The traditions of pilgrimage go back a long way. I’m often frustrated by the how English tradition is often ignored entirely in favour of yoga, Buddhism etc. Pilgrimage was described as an “indigenous British yoga” with links to questing and the grail. Along with the main aim of a quest, there are often sub-quests that emerged, just like in a video game.

Sometimes modern pilgrims will stay in chruches, other times they will wild camp. The mention of how easy this was, just a tarp and a bivvy bag, reminded me of Alastair Humphrey’s microadventures. It was also pointed out that one advantage of a tarp was that you could see clearly what was around you. This led to a discussion of how lying down was the best way to look at stars – and, apparently, it’s a great way to experience a church. So we all went into the sanctuary and lay down. It was an novel and relaxing experience.

We were then offered a choice of teas made from rosemary and plantain, (also known as Lord of the ways because it grows well on compacted soil like footpaths). Plantain is particularly interesting as it was the only plant that was taken from Europe to the Americas. It has medicinal properties and can be applied to blisters, where the rubbing will cause it to release its juices.

The status of a pilgrim is an interesting one and a pilgrimage is definitely different to a walk – for example, there are the pledges: to go slow, to improve the way (or to right wrongs), to need less, accept more and pass the blessing on. Guy and Will described an almost-primal response of welcome that they received from strangers. There is a social benefit to people just passing through an area.  Most people accepted them as pilgrims without suspicion – although a pilgrim’s staff helps make a good impression.
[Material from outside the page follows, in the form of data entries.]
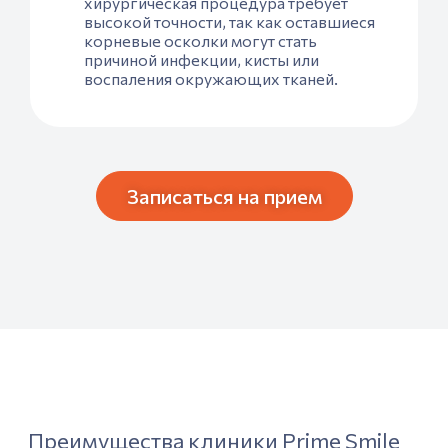
хирургическая процедура требует
высокой точности, так как оставшиеся
корневые осколки могут стать
причиной инфекции, кисты или
воспаления окружающих тканей.
Записаться на прием
Преимущества клиники Prime Smile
The talk included so many fascinating aspects: about drinking wild water and different tastes; pilgrimages among animals, including the mysterious migrations of the Kingfish. We also heard a fascinating story about the clearance of St Helen’s Well in Hastings. This is a modern miracle, “magic in a way” as one of the speakers put it.

The Pilgrim’s Trust aims to establish a South Downs Pilgrims Way (the North Downs one, as walked by Hilaire Belloc is apparently blighted by a motorway along much of its route). A quarter of a million people a year walk the way of St James in Spain; 200 a year is a good year in Canterbury Cathedral. The Pilgrim’s Trust aims to nuture a revival.

The evening ended with a short pilgrimage to St Ann’s Well garden. We circumabulated the well, singing a song to the water. As the speakers said, this is a place that “Probably didn’t get honoured much”, but it was a lovely occasion. Then Guy and Will were off to spend the night at a long barrow before a meeting today.

The trust has some bold ambitions and I hope they succeed. It was an interesting counterpoint to the Odditorium’s Edge of Culture night, which is part of another nascent movement. I hope they both blossom.